→ ЗАДАНИЕ 1
Воспроизведите без изменений строки от той, что содержит «Most Viewed», до последней строки включительно. Изображения в ответ не включайте.
====== ИСХОДНЫЙ ТЕКСТ ======
Все подсудимые были приговорены к расстрелу, но ВЦИК заменил смерть 10-летним тюремным заключением. На суде Пепеляев как профессиональный военный выразил восхищение мужеством бойцов отряда Ивана Строда.
«Я с 1917 года боролся за Россию, за ее демократическое переустройство, хотел добиться автономии Сибири, а потом Якутии, — сказал Анатолий Пепеляев. — Я глубоко верил, что борюсь за родину, за народ. Теперь сквозь тюремную решетку я увидел и понял, что жестоко ошибался и что за нашей спиной и на нашей крови другие наживали деньги».
Сибирский генерал Анатолий Николаевич Пепеляев погиб в лефортовском застенке 14 января 1938 года. Вместе с ним был расстрелян кавалер четырех орденов Красного Знамени Иван Яковлевич Строд, сражавшийся с ним в Прибайкалье и в Якутии.
Имя Нестора Каландаришвили среди сибирских партизан гремело так же, как имя Нестора Махно среди украинских повстанцев. Оба принадлежали к одному политическому направлению — анархо-коммунизму, оба участвовали в революции 1905 года, оба сидели в тюрьмах, оба даже получили от большевиков ордена Красного Знамени. Но, несмотря на сходство биографий, жизненный путь двух этих людей завершился по-разному. Украинский крестьянин Махно из последних сил бился с большевиками, ушел за кордон и умер, оклеветанный в глазах своего народа, в Париже, а грузинский дворянин Каландаришвили был убит, подавляя восстание якутов и эвенков, после чего канонизирован Советской властью. Махно лежит на кладбище Пер-Лашез возле Стены Коммунаров, Каландаришвили похоронен в Иркутске на горе Коммунаров. Разные оказались коммунары.
Борец за свободу
В революционное движение Нестор Каландаришвили пришел для своего времени довольно поздно. За плечами у него была уже не только Тифлисская учительская семинария, но и служба в армии. В 24 года он становится социалистом-революционером и пробует заниматься пропагандой среди солдат тифлисского гарнизона. Успехи в пропаганде были, очевидно, скромными, да и грузинский темперамент несостоявшегося учителя требовал более активных действий, поэтому Нестор Александрович окончил нелегальные кавалерийские курсы, организованные эсерами, и в 1904 году перешел в партию социал-федералистов, в политическом спектре стоявшую тогда левее эсеров. Митинги, листовки, контрабандная перевозка оружия для боевых дружин — вот постоянные занятия революционера независимо от его партийности. Когда же наступил 1905 год, то сотням тысяч рабочих и крестьян стало тем более наплевать на то, в чем там не сошлись за границей меньшевик Плеханов с большевиком Ульяновым, а Ульянов с эсером Черновым. Что же касается Каландаришвили, то мне ни разу не случилось найти свидетельства того, что он хоть что-нибудь прочел из трудов революционных теоретиков. Он был смелым авантюристом, боевиком, мастером «тер-рорной работы», одинаково нужным и готовым работать на любые партии, лишь бы они были против самодержавия. Он был человеком, которых в большом количестве потребовало грозное время, оно в полной мере дало выход их способностям.
======
→ ЗАДАНИЕ 2
В каком году, согласно исходному тексту, Нестор Каландаришвили перешел в партию социал-федералистов?
====== СТРОКИ ДЛЯ ОБРАБОТКИ ======
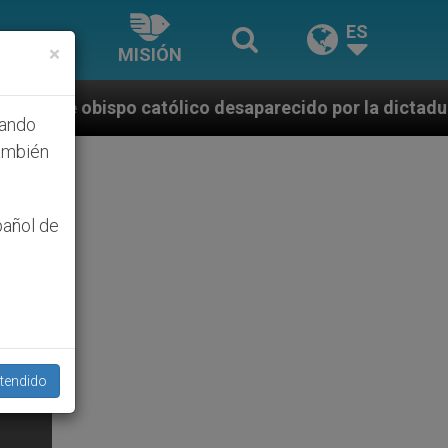
ES
×
MISIÓN
tólico desaparecido por la dictadura nicaragüense
hando
ambién
pañol de
tendido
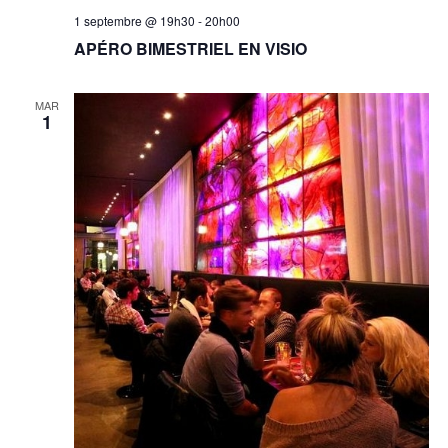
1 septembre @ 19h30
-
20h00
APÉRO BIMESTRIEL EN VISIO
MAR
1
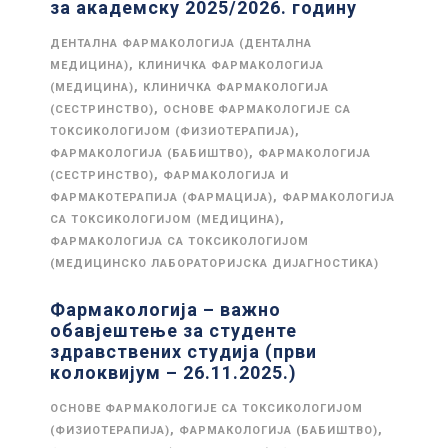
за академску 2025/2026. годину
ДЕНТАЛНА ФАРМАКОЛОГИЈА (ДЕНТАЛНА
,
МЕДИЦИНА)
КЛИНИЧКА ФАРМАКОЛОГИЈА
,
(МЕДИЦИНА)
КЛИНИЧКА ФАРМАКОЛОГИЈА
,
(СЕСТРИНСТВО)
ОСНОВЕ ФАРМАКОЛОГИЈЕ СА
,
ТОКСИКОЛОГИЈОМ (ФИЗИОТЕРАПИЈА)
,
ФАРМАКОЛОГИЈА (БАБИШТВО)
ФАРМАКОЛОГИЈА
,
(СЕСТРИНСТВО)
ФАРМАКОЛОГИЈА И
,
ФАРМАКОТЕРАПИЈА (ФАРМАЦИЈА)
ФАРМАКОЛОГИЈА
,
СА ТОКСИКОЛОГИЈОМ (МЕДИЦИНА)
ФАРМАКОЛОГИЈА СА ТОКСИКОЛОГИЈОМ
(МЕДИЦИНСКО ЛАБОРАТОРИЈСКА ДИЈАГНОСТИКА)
Фармакологија – важно
обавјештење за студенте
здравствених студија (први
колоквијум – 26.11.2025.)
ОСНОВЕ ФАРМАКОЛОГИЈЕ СА ТОКСИКОЛОГИЈОМ
,
,
(ФИЗИОТЕРАПИЈА)
ФАРМАКОЛОГИЈА (БАБИШТВО)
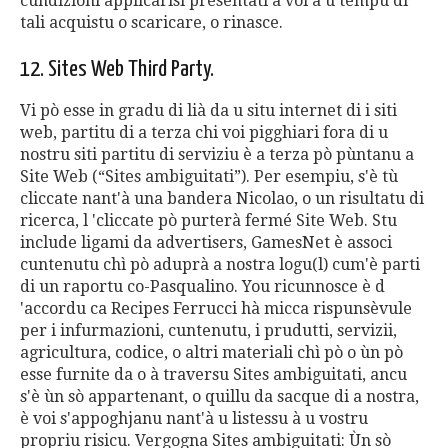
cundizioni applicàrisi presentati à voi à u tempu di
tali acquistu o scaricare, o rinasce.
12. Sites Web Third Party.
Vi pò esse in gradu di lià da u situ internet di i siti
web, partitu di a terza chi voi pigghiari fora di u
nostru siti partitu di serviziu è a terza pò pùntanu a
Site Web (“Sites ambiguitati”). Per esempiu, s'è tù
cliccate nant'à una bandera Nicolao, o un risultatu di
ricerca, l 'cliccate pò purterà fermé Site Web. Stu
include ligami da advertisers, GamesNet è associ
cuntenutu chì pò aduprà a nostra logu(l) cum'è parti
di un raportu co-Pasqualino. You ricunnosce è d
'accordu ca Recipes Ferrucci hà micca rispunsèvule
per i infurmazioni, cuntenutu, i prudutti, servizii,
agricultura, codice, o altri materiali chì pò o ùn pò
esse furnite da o à traversu Sites ambiguitati, ancu
s'è ùn sò appartenant, o quillu da sacque di a nostra,
è voi s'appoghjanu nant'à u listessu à u vostru
propriu risicu. Vergogna Sites ambiguitati: Ùn sò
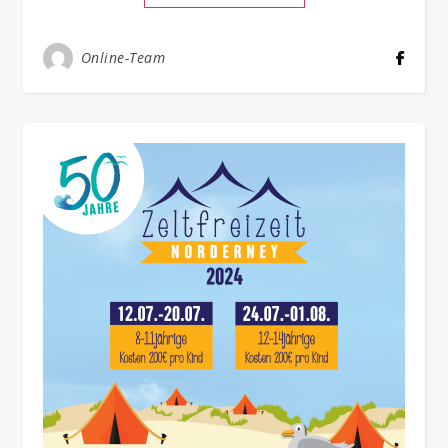
Online-Team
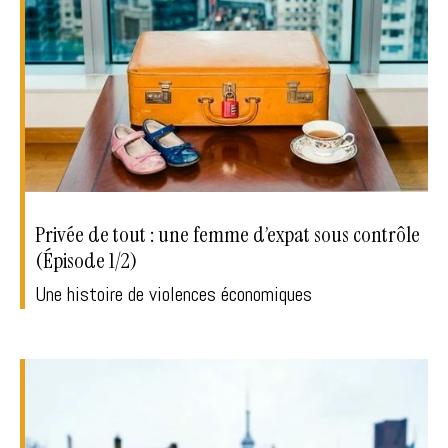
Privée de tout : une femme d’expat sous contrôle
(Épisode 1/2)
Une histoire de violences économiques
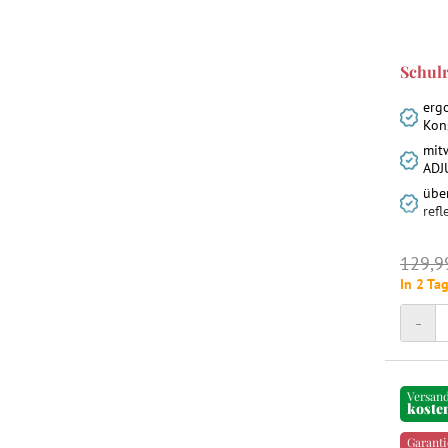
Schul
erg
Kon
mit
ADJ
über
ref
129,9
In 2 Tag
-
Versan
koste
Garanti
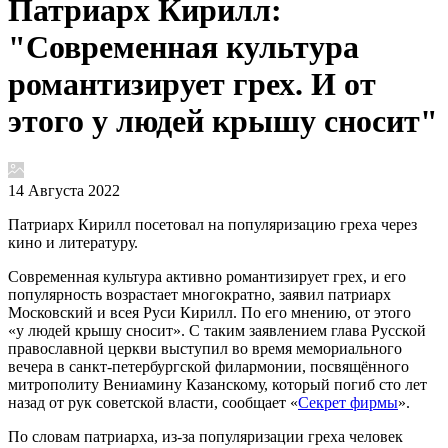
Патриарх Кирилл:
"Современная культура
романтизирует грех. И от
этого у людей крышу сносит"
14 Августа 2022
Патриарх Кирилл посетовал на популяризацию греха через
кино и литературу.
Современная культура активно романтизирует грех, и его
популярность возрастает многократно, заявил патриарх
Московский и всея Руси Кирилл. По его мнению, от этого
«у людей крышу сносит». С таким заявлением глава Русской
православной церкви выступил во время мемориального
вечера в санкт-петербургской филармонии, посвящённого
митрополиту Вениамину Казанскому, который погиб сто лет
назад от рук советской власти, сообщает «
Секрет фирмы
».
По словам патриарха, из-за популяризации греха человек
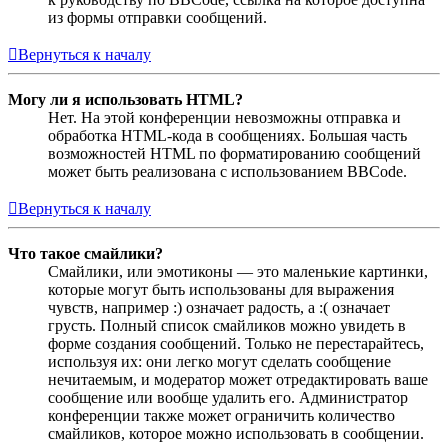
из формы отправки сообщений.
Вернуться к началу
Могу ли я использовать HTML?
Нет. На этой конференции невозможны отправка и
обработка HTML-кода в сообщениях. Большая часть
возможностей HTML по форматированию сообщений
может быть реализована с использованием BBCode.
Вернуться к началу
Что такое смайлики?
Смайлики, или эмотиконы — это маленькие картинки,
которые могут быть использованы для выражения
чувств, например :) означает радость, а :( означает
грусть. Полный список смайликов можно увидеть в
форме создания сообщений. Только не перестарайтесь,
используя их: они легко могут сделать сообщение
нечитаемым, и модератор может отредактировать ваше
сообщение или вообще удалить его. Администратор
конференции также может ограничить количество
смайликов, которое можно использовать в сообщении.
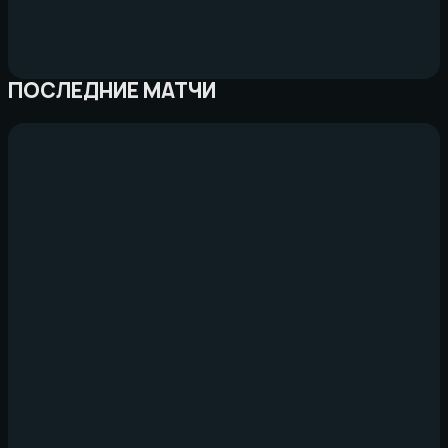
ПОСЛЕДНИЕ МАТЧИ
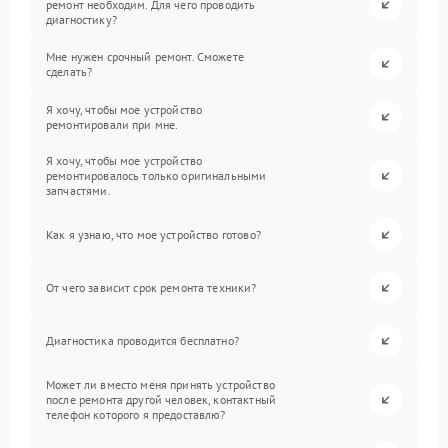
ремонт необходим. Для чего проводить
диагностику?
Мне нужен срочный ремонт. Сможете
сделать?
Я хочу, чтобы мое устройство
ремонтировали при мне.
Я хочу, чтобы мое устройство
ремонтировалось только оригинальными
запчастями.
Как я узнаю, что мое устройство готово?
От чего зависит срок ремонта техники?
Диагностика проводится бесплатно?
Может ли вместо меня принять устройство
после ремонта другой человек, контактный
телефон которого я предоставлю?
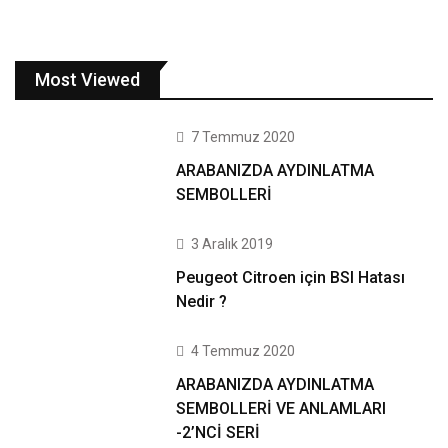
Most Viewed
7 Temmuz 2020
ARABANIZDA AYDINLATMA
SEMBOLLERİ
3 Aralık 2019
Peugeot Citroen için BSI Hatası
Nedir ?
4 Temmuz 2020
ARABANIZDA AYDINLATMA
SEMBOLLERİ VE ANLAMLARI
-2’NCİ SERİ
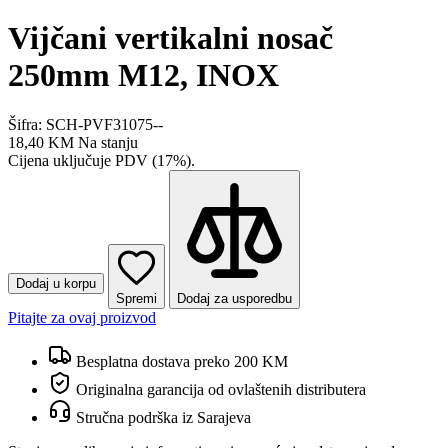
Vijčani vertikalni nosač
250mm M12, INOX
Šifra: SCH-PVF31075--
18,40 KM
Na stanju
Cijena uključuje PDV (17%).
Dodaj u korpu
Spremi
Dodaj za usporedbu
Pitajte za ovaj proizvod
Besplatna dostava preko 200 KM
Originalna garancija od ovlaštenih distributera
Stručna podrška iz Sarajeva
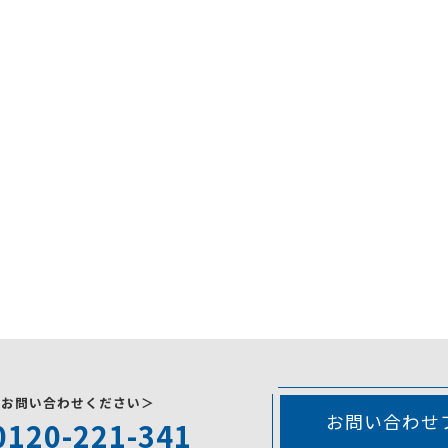
にお問い合わせください＞
お問い合わせ
0120-221-341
======
→ ОТВЕТ 1
Most Viewed
7 Temmuz 2020
ARABANIZDA AYDINLATMA
SEMBOLLERİ
3 Aralık 2019
Peugeot Citroen için BSI Hatası
Nedir ?
4 Temmuz 2020
ARABANIZDA AYDINLATMA
SEMBOLLERİ VE ANLAMLARI
-2’NCİ SERİ
Vijčani vertikalni nosač
250mm M12, INOX
Šifra: SCH-PVF31075--
18,40 KM
Na stanju
Cijena uključuje PDV (17%).
Dodaj u korpu
Spremi
Dodaj za usporedbu
Pitajte za ovaj proizvod
Besplatna dostava preko 200 KM
Originalna garancija od ovlaštenih distributera
Stručna podrška iz Sarajeva
にお問い合わせください＞
お問い合わせ
0120-221-341

→ ОТВЕТ 2
В 1904 году.